Testicular Fine-Needle Aspirate Biopsy and Testicular Biopsy
Fine-needle aspirate biopsy (FNAB) for testicular cytology is useful in diagnosis of azoospermia and differentiating neoplastic and inflammatory conditions. For azoospermia, FNA can be used to differentiate obstruction, spermatogenic arrest, or complete absence of spermatogenesis. Diagnosis of neoplasia can be made with a homogeneous neoplastic cell population; however, the cell type may not be identifiable. Aspiration does not always result in an adequate sample for diagnosis. In addition, diagnosis requires an ability to identify spermatogenic cell types. Testicular aspiration is contraindicated in acute inflammation. Testicular FNA is not as sensitive and specific as biopsy; however, it is less invasive, quick, and inexpensive. Biopsy will provide information regarding the etiology and severity of a testicular lesion and aid in prognosis.
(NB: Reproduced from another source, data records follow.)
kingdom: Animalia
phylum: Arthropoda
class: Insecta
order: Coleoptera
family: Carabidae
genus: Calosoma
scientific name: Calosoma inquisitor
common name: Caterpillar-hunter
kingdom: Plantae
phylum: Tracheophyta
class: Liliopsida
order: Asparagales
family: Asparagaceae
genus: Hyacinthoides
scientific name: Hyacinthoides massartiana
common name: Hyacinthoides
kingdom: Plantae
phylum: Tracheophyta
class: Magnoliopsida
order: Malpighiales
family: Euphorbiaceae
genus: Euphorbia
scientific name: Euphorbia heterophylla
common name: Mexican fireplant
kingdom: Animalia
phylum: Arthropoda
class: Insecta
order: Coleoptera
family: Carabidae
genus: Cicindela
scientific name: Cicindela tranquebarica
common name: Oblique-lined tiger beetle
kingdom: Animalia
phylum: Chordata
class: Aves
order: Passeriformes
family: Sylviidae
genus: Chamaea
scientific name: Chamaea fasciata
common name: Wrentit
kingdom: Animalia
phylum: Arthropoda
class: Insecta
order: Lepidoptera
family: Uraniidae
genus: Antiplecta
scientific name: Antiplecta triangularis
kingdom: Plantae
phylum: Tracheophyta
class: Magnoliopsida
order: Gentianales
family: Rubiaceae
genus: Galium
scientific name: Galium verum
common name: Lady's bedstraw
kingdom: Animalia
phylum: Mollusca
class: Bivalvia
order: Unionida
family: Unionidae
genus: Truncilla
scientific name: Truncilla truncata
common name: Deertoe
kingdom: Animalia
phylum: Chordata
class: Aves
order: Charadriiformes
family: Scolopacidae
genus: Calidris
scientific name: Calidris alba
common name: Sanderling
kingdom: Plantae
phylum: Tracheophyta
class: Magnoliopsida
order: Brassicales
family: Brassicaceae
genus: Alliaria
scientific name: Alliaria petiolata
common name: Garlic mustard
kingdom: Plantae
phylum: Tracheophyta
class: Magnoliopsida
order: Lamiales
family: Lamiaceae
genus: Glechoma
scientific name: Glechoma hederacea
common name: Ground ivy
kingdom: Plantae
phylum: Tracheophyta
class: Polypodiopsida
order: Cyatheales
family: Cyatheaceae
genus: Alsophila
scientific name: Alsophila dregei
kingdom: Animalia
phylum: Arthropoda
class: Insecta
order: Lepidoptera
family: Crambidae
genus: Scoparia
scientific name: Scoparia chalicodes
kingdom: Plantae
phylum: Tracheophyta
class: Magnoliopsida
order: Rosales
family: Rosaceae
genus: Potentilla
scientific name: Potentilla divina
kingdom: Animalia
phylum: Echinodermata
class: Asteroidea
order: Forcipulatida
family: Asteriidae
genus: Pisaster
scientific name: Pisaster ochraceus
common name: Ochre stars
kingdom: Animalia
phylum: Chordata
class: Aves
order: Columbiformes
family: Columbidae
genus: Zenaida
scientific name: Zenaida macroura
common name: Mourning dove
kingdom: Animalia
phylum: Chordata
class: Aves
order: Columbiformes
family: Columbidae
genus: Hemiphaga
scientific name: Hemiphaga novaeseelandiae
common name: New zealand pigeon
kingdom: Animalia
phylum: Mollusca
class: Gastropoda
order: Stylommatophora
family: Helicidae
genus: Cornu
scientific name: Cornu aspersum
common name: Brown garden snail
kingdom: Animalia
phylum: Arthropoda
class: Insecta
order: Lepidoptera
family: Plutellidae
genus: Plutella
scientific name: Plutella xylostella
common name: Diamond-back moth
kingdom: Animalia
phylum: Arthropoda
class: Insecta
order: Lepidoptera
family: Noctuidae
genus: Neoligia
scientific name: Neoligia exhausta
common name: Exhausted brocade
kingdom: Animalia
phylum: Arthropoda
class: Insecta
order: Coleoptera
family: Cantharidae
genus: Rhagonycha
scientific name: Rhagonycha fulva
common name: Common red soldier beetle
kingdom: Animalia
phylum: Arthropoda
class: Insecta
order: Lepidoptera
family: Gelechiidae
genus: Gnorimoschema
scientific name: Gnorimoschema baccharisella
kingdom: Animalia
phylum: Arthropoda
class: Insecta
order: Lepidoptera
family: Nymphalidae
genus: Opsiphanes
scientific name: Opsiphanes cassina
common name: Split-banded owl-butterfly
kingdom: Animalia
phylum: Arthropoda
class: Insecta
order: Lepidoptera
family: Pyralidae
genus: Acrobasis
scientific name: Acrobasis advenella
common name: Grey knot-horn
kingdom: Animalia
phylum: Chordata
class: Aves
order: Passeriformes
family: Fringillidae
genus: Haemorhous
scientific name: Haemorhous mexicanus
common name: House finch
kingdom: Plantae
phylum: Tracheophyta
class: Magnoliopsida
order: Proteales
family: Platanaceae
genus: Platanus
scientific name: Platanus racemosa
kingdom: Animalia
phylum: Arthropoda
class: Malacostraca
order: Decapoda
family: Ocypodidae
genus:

Biopsy is indicated in animals with oligospermia and azoospermia and in those with high proportions of primary morphologic abnormalities in the ejaculate. Under anaesthesia, the scrotum is prepared aseptically, and tissue may be obtained by fine-needle aspiration, split-needle biopsy, or wedge resection. Sequelae such as hematoma, adhesions, inflammation, and local autoimmune reactions are more likely with the more invasive techniques. Tissues samples may be cultured before being fixed in Zenker's or Bouin's solution for histologic examination. Analysis includes the presence of germ cells and Sertoli cells; proliferation and maturation of the germinal epithelium; presence of spermatozoa in seminiferous tubule lumens; and presence of histologically normal Leydig cells. Quantitative measures such as germ cell to Sertoli cell ratio, seminiferous tubule diameter, and identification of maturational stage of germ cells may allow more accurate interpretation of the severity of a testicular lesion.
Pelvic and Abdominal Radiography and Ultrasonography
Sonography may be used to provide additional data in animals with scrotal testicular and epididymal lesions and tumors, retained testes, testicular torsion, inguinal hernia, and diseases of the prostate gland. Ultrasound can also be used for guided-needle biopsies and aspirates of the prostate gland. Survey radiographs are indicated for prostate disease.
Additional Diagnostic Aids
Dogs with testicular hypoplasia or aplasia, abnormal external phenotype, or other signs consistent with intersex conditions should be karyotyped. Numerous additional tests exist for spermatozoal structure and function. These include tests of membrane integrity, acrosomal structure and integrity, binding ability to oocytes and oviductal cells, penetrating ability of oocytes, and computer-assisted analysis of patterns of motility and morphology. Few of these parameters have been associated with fertility in the dog. Molecular and genomic methods are becoming available for determining the genetic basis of reproductive disease.
1. Foote RH. The influence of frequency of semen collection, fractionation of the ejaculate, and dilution rate on the survival of stored dog sperm. Cornell Vet. 1964;54:89–97.
2. Root Kustritz MV, Hess M. Effect of administration of prostaglandin F2alpha or presence of an estrous teaser bitch on characteristics of the canine ejaculate. Theriogenol. 2007;67:255–258.
3. Olson PSN. Disorders of the canine prostate gland. Proc Soc for Theriogenol. 1994:46–60.
4. Purswell BJ, Althouse GC, Root Kustritz MV. Guidelines for using the canine breeding soundness evaluation form. Clin Theriogenol. 2010;2:51–59.